Today, I want to go over how I’ve built the data pipelines to deliver the insights you see on this website and what makes it different from other resources out there. I’ll cover all the major steps and explain why I chose each option while trying not to be boring as I write all this stuff.

First of all, where does the data come from?

For the Twitch data in particular, there are two main sources. The Twitch data comes from… Twitch! The rest of the information related to the game itself comes from IGDB. As for the data unrelated to Twitch, I’ll talk about that in a future blog post.

But… how is it done?

Alright, so here’s where all the important information goes. I’ll break down the steps below.

PYTHON

Using Python I can reach out to Twitch’s and IGDB’s APIs, authenticate, request, and process the data later on.

GOOGLE CLOUD PLATFORM

First of all, I chose Google Cloud Platform as the main suite for all services I use here because of practicality and because I use it for other services other than the ones I’ll mention here (besides GCP being awesome).

[For those who don’t know, Google offers credits so you can test and see if it fits your needs and test different options. By the way, those credits apply to all Google Cloud Platform services.]

VIRTUAL MACHINES

I have a couple of instances running, for both retrieving and processing the data. I must have one instance dedicated for retrieving so I get data 24×7. The rest is a mix of data retrieval and processing.
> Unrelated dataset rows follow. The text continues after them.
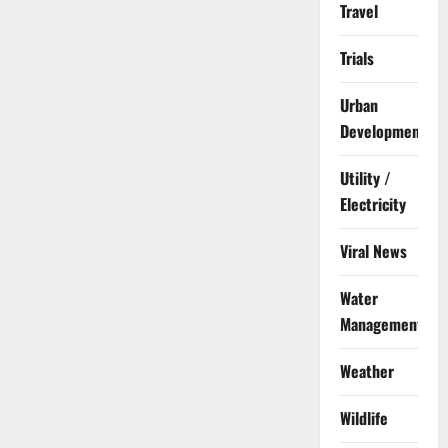
Travel
Trials
Urban
Development
Utility /
Electricity
Viral News
Water
Management
Weather
Wildlife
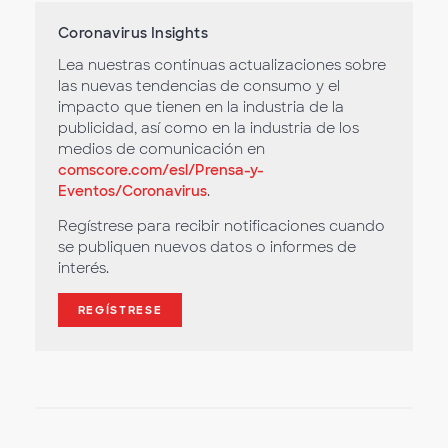
Coronavirus Insights
Lea nuestras continuas actualizaciones sobre
las nuevas tendencias de consumo y el
impacto que tienen en la industria de la
publicidad, así como en la industria de los
medios de comunicación en
comscore.com/esl/Prensa-y-
Eventos/Coronavirus
.
Regístrese para recibir notificaciones cuando
se publiquen nuevos datos o informes de
interés.
REGÍSTRESE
There’s a lot to unpack here in terms of technicality, so I will just skip this part so I don’t lose you! I might write another blog post in the future specifically on this.

STORAGE

BigQuery. One might say that the other options in the market might be better, but I believe that for my use case, BigQuery serves me well. 

DATA VISUALIZATION

The last step is the visual tool: Power BI. Power BI takes the already processed data stored on BigQuery and transforms it into interactive, visually appealing dashboards. The dashboards not only show the continuous influx of data daily but also several other datasets, like games datasets, brands datasets, etc. 

The data in the dashboards is updated at least once a day to ensure that you always have complete data from yesterday and earlier.

So, the choice of presenting the data in Power BI dashboards instead of charts like those found elsewhere is because I wanted a tool that can be interacted with. The whole idea of GGs Analytics is to provide personalized insights, and Power BI is one tool that allows for that. You can filter entire dashboards using the available filters or even interact with the charts by clicking on them, filtering entire dashboards on the fly to better understand the trends. And all of this on the same page.

[For those who missed the first post, my focus is on Data Science. Even though there’s a continuous effort to make this website more appealing and functional, this is still a project with limited funds, so I have to focus the little resources available on the content itself. Once I’m happy with the content, I’m going to focus on the packaging.]

On-going endeavour

As I’m only showcasing a part of the data I have, I will be adding more dashboards in the coming weeks and months. I’m totally open to feedback, so if there’s anything you want to see here, feel free to send me a message.

Not only that, I’m gonna offer some other pretty neat features (dashboard and not-dashboard related) in the future that might be exactly what you need.

Well, that’s all folks. Catch you in the next one!

Gus